### SELECTED PASSAGE ###

An Ontology tool kit which is based on kcm and kem

It has 311612 distinct concepts and 1221087 distinct concept-instances

Info of Wiki Dumps

Database changed
mysql> SELECT COUNT(*) FROM categorylinks;
+----------+
| COUNT(*) |
+----------+
| 12490991 |
+----------+
1 row in set (10.10 sec)

mysql> SELECT COUNT(*) FROM page;
+----------+
| COUNT(*) |
+----------+
|  5380929 |
+----------+
1 row in set (5.68 sec)

mysql> 

Install

Manually Install

If you want to integrate kcem into your own django project, use manually install.

  • pip install kcem

Config

Cause this is a django app

so need to finish these django setups.

  1. settings.py:
INSTALLED_APPS = [
    'kcem'
     ...
]
  1. urls.py:
import kcem.urls
urlpatterns += [
    url(r'^kcem/', include(kcem.urls))
]
  1. python3 manage.py buildkcem --lang <lang, e.g., zh or en or th>
  2. fire python manage.py runserver and go 127.0.0.1:8000/ to check whether the config is all ok.

API

  1. Get correlated keywords:/kcem
    • keyword

    • num (default=10)

### RECORDS ###

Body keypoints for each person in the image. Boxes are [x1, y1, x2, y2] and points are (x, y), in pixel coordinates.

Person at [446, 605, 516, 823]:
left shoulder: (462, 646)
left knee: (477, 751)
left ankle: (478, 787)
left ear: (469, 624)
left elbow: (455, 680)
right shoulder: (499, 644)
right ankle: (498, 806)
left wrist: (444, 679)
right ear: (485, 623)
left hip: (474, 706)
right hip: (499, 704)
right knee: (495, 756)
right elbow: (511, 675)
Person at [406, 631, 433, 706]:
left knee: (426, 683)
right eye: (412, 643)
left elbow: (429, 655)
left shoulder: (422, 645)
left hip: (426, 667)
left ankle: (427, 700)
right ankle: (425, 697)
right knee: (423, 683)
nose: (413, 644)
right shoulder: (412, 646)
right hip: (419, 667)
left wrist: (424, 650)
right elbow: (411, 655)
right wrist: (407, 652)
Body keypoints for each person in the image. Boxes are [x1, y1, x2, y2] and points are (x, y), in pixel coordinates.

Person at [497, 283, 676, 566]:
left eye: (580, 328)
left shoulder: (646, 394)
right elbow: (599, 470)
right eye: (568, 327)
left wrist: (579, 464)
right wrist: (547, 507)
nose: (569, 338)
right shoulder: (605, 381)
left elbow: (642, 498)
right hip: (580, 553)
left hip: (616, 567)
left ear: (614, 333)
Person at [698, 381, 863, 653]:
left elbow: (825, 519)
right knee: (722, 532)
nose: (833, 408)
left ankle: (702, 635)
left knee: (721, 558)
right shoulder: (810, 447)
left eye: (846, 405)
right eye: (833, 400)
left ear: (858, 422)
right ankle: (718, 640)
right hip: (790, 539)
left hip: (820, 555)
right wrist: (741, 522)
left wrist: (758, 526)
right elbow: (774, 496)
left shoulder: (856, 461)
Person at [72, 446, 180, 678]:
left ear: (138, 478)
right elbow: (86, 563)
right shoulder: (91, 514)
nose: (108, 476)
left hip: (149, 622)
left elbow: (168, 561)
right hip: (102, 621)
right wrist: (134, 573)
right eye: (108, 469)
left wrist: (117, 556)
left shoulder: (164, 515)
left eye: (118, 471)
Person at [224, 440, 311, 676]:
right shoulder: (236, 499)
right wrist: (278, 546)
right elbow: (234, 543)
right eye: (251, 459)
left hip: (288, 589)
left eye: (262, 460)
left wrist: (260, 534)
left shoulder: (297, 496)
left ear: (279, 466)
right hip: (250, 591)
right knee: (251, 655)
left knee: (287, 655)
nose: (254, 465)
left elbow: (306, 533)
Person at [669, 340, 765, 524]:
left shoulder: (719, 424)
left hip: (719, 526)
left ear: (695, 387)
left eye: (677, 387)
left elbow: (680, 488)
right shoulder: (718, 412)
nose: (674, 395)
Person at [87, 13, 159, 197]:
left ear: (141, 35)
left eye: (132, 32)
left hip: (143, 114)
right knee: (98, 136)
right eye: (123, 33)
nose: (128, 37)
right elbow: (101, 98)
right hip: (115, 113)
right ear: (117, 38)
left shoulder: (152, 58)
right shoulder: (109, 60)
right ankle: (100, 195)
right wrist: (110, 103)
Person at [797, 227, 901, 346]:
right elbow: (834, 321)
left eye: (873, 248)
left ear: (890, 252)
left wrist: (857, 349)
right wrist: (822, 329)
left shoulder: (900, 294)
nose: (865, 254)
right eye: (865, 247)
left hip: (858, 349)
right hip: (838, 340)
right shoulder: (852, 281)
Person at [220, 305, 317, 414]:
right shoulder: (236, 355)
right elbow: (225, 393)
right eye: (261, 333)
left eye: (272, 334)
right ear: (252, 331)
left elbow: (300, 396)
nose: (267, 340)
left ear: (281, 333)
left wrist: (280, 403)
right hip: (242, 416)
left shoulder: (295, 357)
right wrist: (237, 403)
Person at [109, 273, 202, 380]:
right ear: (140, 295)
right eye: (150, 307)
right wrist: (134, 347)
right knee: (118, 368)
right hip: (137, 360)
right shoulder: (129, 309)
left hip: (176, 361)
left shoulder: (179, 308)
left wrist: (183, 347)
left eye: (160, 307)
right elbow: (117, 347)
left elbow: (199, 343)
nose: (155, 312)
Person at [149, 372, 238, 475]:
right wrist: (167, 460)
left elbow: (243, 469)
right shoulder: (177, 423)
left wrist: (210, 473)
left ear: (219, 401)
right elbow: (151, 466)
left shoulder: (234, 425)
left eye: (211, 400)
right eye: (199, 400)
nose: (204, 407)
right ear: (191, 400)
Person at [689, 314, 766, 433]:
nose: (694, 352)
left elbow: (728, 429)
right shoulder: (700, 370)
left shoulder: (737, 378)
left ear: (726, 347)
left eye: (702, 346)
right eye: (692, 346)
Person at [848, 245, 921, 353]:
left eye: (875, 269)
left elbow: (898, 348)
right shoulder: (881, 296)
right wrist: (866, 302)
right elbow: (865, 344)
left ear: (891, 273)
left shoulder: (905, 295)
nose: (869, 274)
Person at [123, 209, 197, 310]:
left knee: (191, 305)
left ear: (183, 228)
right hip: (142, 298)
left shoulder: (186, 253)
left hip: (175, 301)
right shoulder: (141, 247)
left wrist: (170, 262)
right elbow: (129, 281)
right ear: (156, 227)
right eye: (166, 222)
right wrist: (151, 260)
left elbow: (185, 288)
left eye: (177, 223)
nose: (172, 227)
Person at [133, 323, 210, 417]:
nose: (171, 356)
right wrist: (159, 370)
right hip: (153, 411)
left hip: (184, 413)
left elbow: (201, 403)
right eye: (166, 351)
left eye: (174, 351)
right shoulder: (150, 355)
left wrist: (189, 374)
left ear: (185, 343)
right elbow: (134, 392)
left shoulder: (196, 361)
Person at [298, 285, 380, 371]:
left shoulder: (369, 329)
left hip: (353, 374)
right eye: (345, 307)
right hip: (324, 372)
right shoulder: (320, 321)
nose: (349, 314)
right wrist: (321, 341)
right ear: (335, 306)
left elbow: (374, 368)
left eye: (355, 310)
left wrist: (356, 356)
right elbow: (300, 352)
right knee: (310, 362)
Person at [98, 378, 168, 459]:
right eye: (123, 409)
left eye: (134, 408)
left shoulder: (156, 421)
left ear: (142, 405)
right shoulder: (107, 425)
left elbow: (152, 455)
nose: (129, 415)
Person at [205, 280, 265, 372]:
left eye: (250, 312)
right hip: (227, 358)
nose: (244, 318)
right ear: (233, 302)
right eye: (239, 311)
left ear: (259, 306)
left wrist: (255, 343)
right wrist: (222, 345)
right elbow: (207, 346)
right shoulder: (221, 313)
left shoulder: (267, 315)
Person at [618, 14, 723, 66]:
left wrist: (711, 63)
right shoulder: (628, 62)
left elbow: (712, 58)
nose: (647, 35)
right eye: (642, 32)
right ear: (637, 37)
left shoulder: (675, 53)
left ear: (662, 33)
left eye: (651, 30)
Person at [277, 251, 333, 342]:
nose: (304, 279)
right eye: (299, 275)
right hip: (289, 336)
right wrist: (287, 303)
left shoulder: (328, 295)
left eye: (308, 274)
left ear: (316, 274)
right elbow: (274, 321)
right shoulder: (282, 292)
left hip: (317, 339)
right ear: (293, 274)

###

EXERCISE TASKS:
A - In the kcem page, how many distinct concept-instances does the tool kit have?
B - List every language code the kcem page gives as an example for the buildkcem command.
C - From the kcem page, copy out the part that opens with the words containing "so need to finish" and closes with "url(r'^kcem/', include(kcem.urls))".

SOLUTIONS BELOW:
A - 1221087

B - zh, en, th

C -
so need to finish these django setups.

  1. settings.py:
INSTALLED_APPS = [
    'kcem'
     ...
]
  1. urls.py:
import kcem.urls
urlpatterns += [
    url(r'^kcem/', include(kcem.urls))